### WORK INSTRUCTIONS
In the column below, shorten the paragraph that begins "Yesterday, Franco" to one sentence that keeps its main facts.

### TEXT EXTRACT
◆ ◆ ◆ ◆
Any moment now, and Jeffrey will streak across the floor

Published: March 17, 2012 at 12:11pm

Botox Jeff makes a last-ditch desperate attempt to wrest back the limelight

This was part of my column in The Malta Independent last Thursday.

Franco Debono has taken, like his rival for the limelight Jeffrey Pullicino Orlando, to fighting his tragic internecine battles on his Facebook wall.

It’s only a matter of time before, like Jeffrey, he begins posting pictures of his breakfast, of him reading in bed, of the spaghetti the woman in his life cooks for him (let’s not get specific about which woman that might be), and of the kittens which follow him home occasionally.

Yesterday, Franco – always one for a stale old chestnut – told his 5,001 Facebook friends that ‘the pen is mightier than the sword’. Shame, then, that he can’t write to save his life and that his syntax and grammar are peculiarly dreadful.

You won’t be deposing any despots with your punctuation, Franco, nor overthrowing any oligarchs. Try wearing a black beret and some dark glasses, then strapping an ammo belt across your chest. That might work better.

Now that poor, tragic Franco is upping the ante once more, we can expect some competing stunt from the Haz-Zebbug tooth fairy. He’s already thrown same-sex marriage into the ring but can’t get Joseph and His Amazing North Face Coat to play ball on a private member’s bill.

He can’t do abortion because he’s not that liberal and can’t handle the brickbats – and in any case, he felt it necessary to tell us, in the divorce debate, that he’s anti. You know, just in case we have him down as a baby-killer who wants to destroy the market for Pampers.

So what’s left? Not much, I’m afraid, apart from crossing the floor and making a public statement that it’s in honour of his grandfather, Labour politician Giuse Orlando (a friend of my Strickland activist grandfather, incidentally, so no aspersions there), who’s probably squirming in his grave at the behaviour of the grandson he never knew.

I can see that’s what Joseph and Coconut Kurt are gunning for. They had a show on Super One TV last night: L-Istorja tal-Partit Laburista, the rewriting of history designed to inspire pride in their abysmal party, which bears absolutely no resemblance to the Labour Party in its glorious heyday, when it was run by respectable people and not a bunch of slimy and barely articulate weirdos.
◆ ◆ ◆ ◆
### STORED ROWS
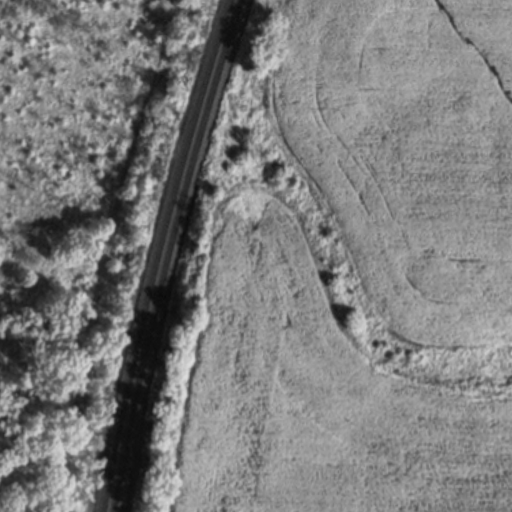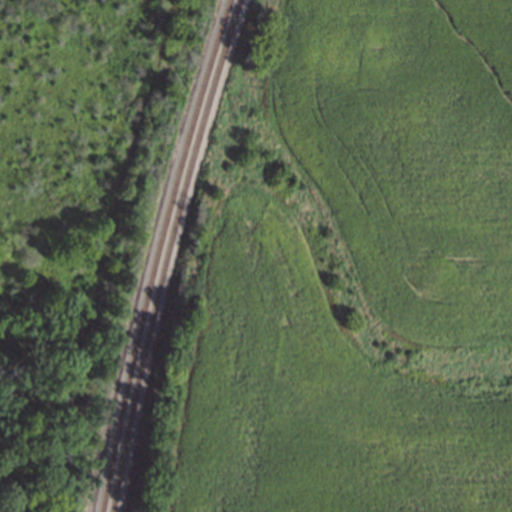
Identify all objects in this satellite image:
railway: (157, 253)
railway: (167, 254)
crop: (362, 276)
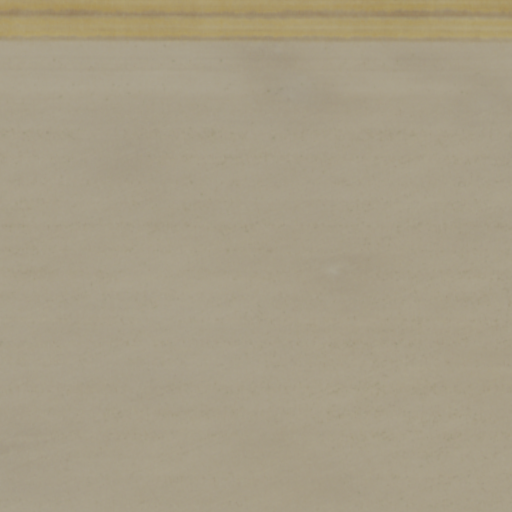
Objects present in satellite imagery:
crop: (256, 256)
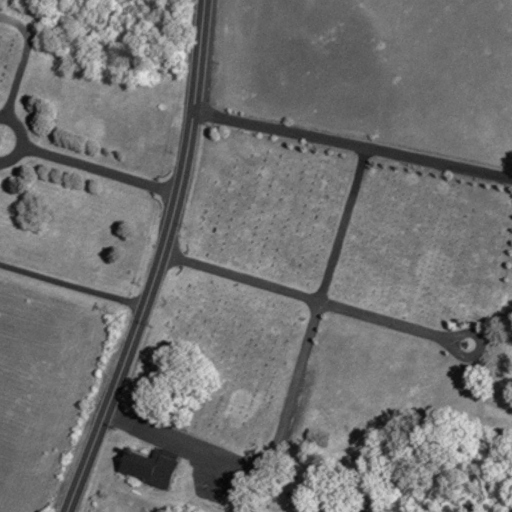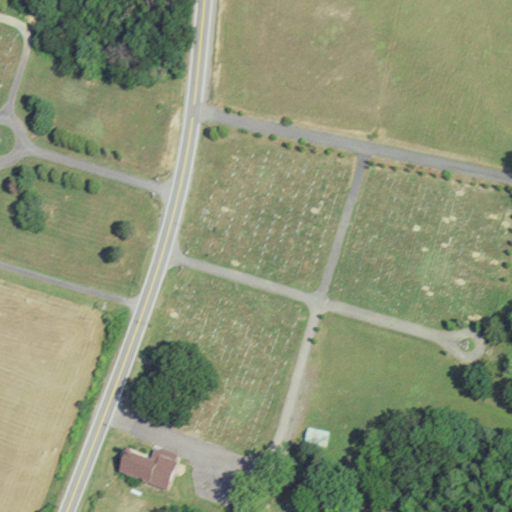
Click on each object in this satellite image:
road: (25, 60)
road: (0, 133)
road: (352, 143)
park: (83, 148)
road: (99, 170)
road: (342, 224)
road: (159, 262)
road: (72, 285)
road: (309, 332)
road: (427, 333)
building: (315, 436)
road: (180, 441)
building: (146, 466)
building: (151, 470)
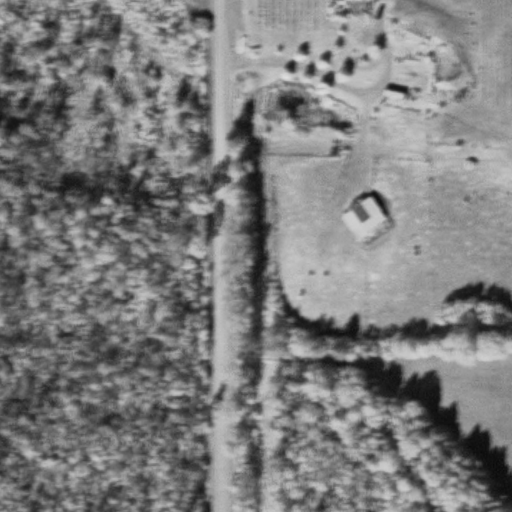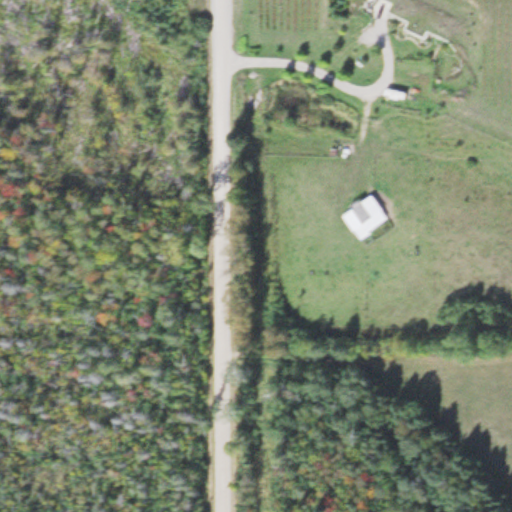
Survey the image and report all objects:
◆ ◆ ◆ ◆
### EXPECTED ANSWER
Yesterday Franco told his 5,001 Facebook friends that "the pen is mightier than the sword," though he can't write to save his life and his syntax and grammar are peculiarly dreadful.